#### [EXERCISE OBJECTIVE]
Write out the lines below as a JSON list of strings, one string for each line, skipping blank lines and leaving out the pictures.

— START OF DATA SECTION —

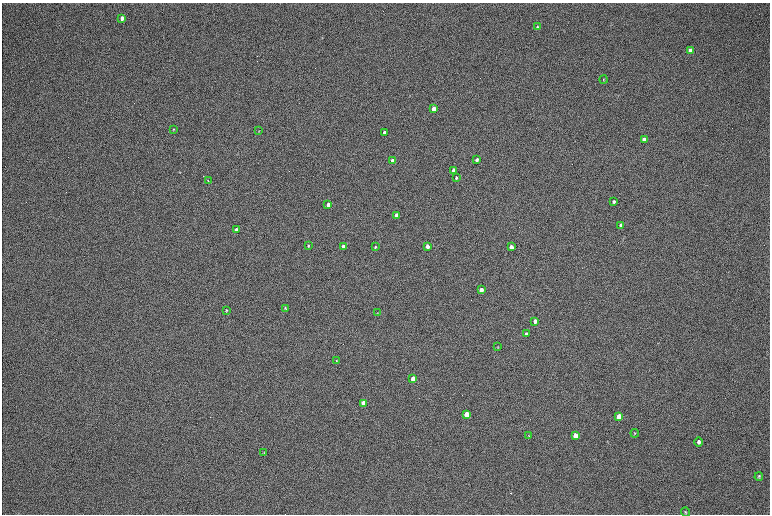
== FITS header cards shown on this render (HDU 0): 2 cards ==
NAXIS1  =                 1536 / length of data axis 1
NAXIS2  =                 1024 / length of data axis 2

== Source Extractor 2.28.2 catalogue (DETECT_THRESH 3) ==
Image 1536 x 1024 px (HDU 0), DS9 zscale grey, zoomed out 1/2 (1 PNG px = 2 x 2 image px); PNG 772 x 516 px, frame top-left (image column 1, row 1023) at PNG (2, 3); each listed source drawn as its Kron ellipse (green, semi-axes under 4 px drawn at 4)
Background 167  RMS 20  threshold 60.4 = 3 sigma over >= 5 px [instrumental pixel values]
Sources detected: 48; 5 cannot appear on this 1/2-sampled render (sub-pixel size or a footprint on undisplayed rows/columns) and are neither listed nor drawn; the other 43 listed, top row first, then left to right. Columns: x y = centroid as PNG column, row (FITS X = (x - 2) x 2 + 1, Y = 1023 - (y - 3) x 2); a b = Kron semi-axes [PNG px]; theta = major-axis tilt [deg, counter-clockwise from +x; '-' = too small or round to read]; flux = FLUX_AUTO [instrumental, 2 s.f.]
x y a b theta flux
122 18 4 3 - 21000
537 27 4 3 - 5700
690 50 4 3 - 23000
604 80 4 3 - 3500
434 109 3 3 - 56000
173 129 4 2 - 2700
259 131 3 2 - 1800
384 132 3 3 - 27000
644 139 4 3 - 31000
477 160 3 3 - 15000
392 161 3 3 - 46000
453 170 3 3 - 32000
456 178 3 3 - 6100
208 181 2 1 - 1700
614 202 3 3 - 9100
328 205 3 3 - 24000
396 215 3 3 - 16000
621 225 4 3 - 25000
236 230 3 3 - 20000
308 245 3 2 - 3600
343 246 3 3 - 46000
427 246 3 3 - 35000
375 247 3 3 - 4100
511 247 3 3 - 42000
481 290 3 3 - 42000
285 308 3 3 - 2800
226 310 3 2 - 3700
377 313 3 3 - 2300
535 321 3 3 - 19000
526 333 3 2 - 5700
498 347 3 2 - 2000
336 361 4 2 - 3900
413 379 4 3 - 120000
363 403 4 3 - 72000
467 414 4 3 - 170000
619 417 4 3 - 110000
635 433 4 3 - 3300
529 436 4 2 - 2700
575 436 4 3 - 86000
699 442 4 4 - 12000
264 453 3 3 - 2800
759 476 4 3 - 5100
686 512 4 3 - 4500
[5 sub-pixel or undisplayed-footprint detections neither listed nor drawn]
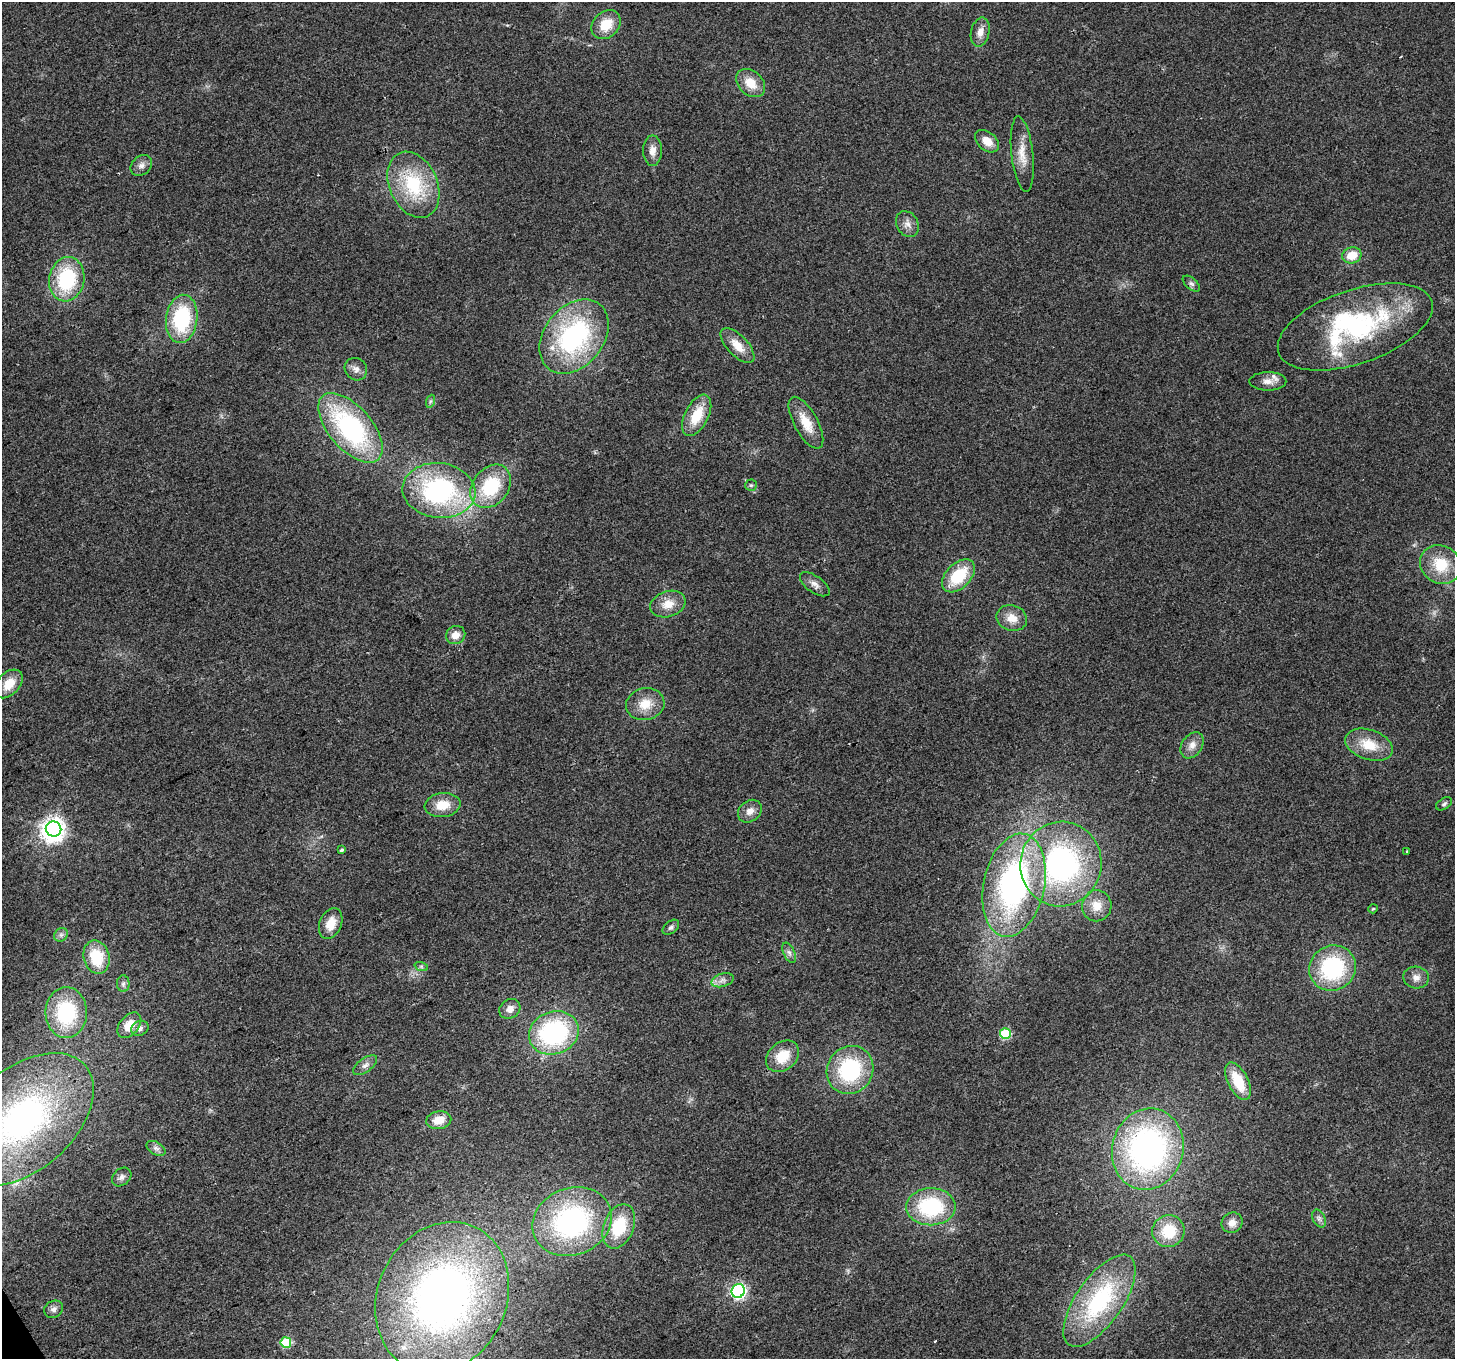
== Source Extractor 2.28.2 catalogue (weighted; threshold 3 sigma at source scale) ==
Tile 7 of 4 x 4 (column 3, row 2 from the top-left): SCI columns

— END OF DATA SECTION —

#### [RESPONSE FOR THIS EXERCISE]
[
  "== FITS header cards shown on this render (HDU 0): 2 cards ==",
  "NAXIS1  =                 1536 / length of data axis 1",
  "NAXIS2  =                 1024 / length of data axis 2",
  "== Source Extractor 2.28.2 catalogue (DETECT_THRESH 3) ==",
  "Image 1536 x 1024 px (HDU 0), DS9 zscale grey, zoomed out 1/2 (1 PNG px = 2 x 2 image px); PNG 772 x 516 px, frame top-left (image column 1, row 1023) at PNG (2, 3); each listed source drawn as its Kron ellipse (green, semi-axes under 4 px drawn at 4)",
  "Background 167  RMS 20  threshold 60.4 = 3 sigma over >= 5 px [instrumental pixel values]",
  "Sources detected: 48; 5 cannot appear on this 1/2-sampled render (sub-pixel size or a footprint on undisplayed rows/columns) and are neither listed nor drawn; the other 43 listed, top row first, then left to right. Columns: x y = centroid as PNG column, row (FITS X = (x - 2) x 2 + 1, Y = 1023 - (y - 3) x 2); a b = Kron semi-axes [PNG px]; theta = major-axis tilt [deg, counter-clockwise from +x; '-' = too small or round to read]; flux = FLUX_AUTO [instrumental, 2 s.f.]",
  "x y a b theta flux",
  "122 18 4 3 - 21000",
  "537 27 4 3 - 5700",
  "690 50 4 3 - 23000",
  "604 80 4 3 - 3500",
  "434 109 3 3 - 56000",
  "173 129 4 2 - 2700",
  "259 131 3 2 - 1800",
  "384 132 3 3 - 27000",
  "644 139 4 3 - 31000",
  "477 160 3 3 - 15000",
  "392 161 3 3 - 46000",
  "453 170 3 3 - 32000",
  "456 178 3 3 - 6100",
  "208 181 2 1 - 1700",
  "614 202 3 3 - 9100",
  "328 205 3 3 - 24000",
  "396 215 3 3 - 16000",
  "621 225 4 3 - 25000",
  "236 230 3 3 - 20000",
  "308 245 3 2 - 3600",
  "343 246 3 3 - 46000",
  "427 246 3 3 - 35000",
  "375 247 3 3 - 4100",
  "511 247 3 3 - 42000",
  "481 290 3 3 - 42000",
  "285 308 3 3 - 2800",
  "226 310 3 2 - 3700",
  "377 313 3 3 - 2300",
  "535 321 3 3 - 19000",
  "526 333 3 2 - 5700",
  "498 347 3 2 - 2000",
  "336 361 4 2 - 3900",
  "413 379 4 3 - 120000",
  "363 403 4 3 - 72000",
  "467 414 4 3 - 170000",
  "619 417 4 3 - 110000",
  "635 433 4 3 - 3300",
  "529 436 4 2 - 2700",
  "575 436 4 3 - 86000",
  "699 442 4 4 - 12000",
  "264 453 3 3 - 2800",
  "759 476 4 3 - 5100",
  "686 512 4 3 - 4500",
  "[5 sub-pixel or undisplayed-footprint detections neither listed nor drawn]",
  "== Source Extractor 2.28.2 catalogue (weighted; threshold 3 sigma at source scale) ==",
  "Tile 7 of 4 x 4 (column 3, row 2 from the top-left): SCI columns"
]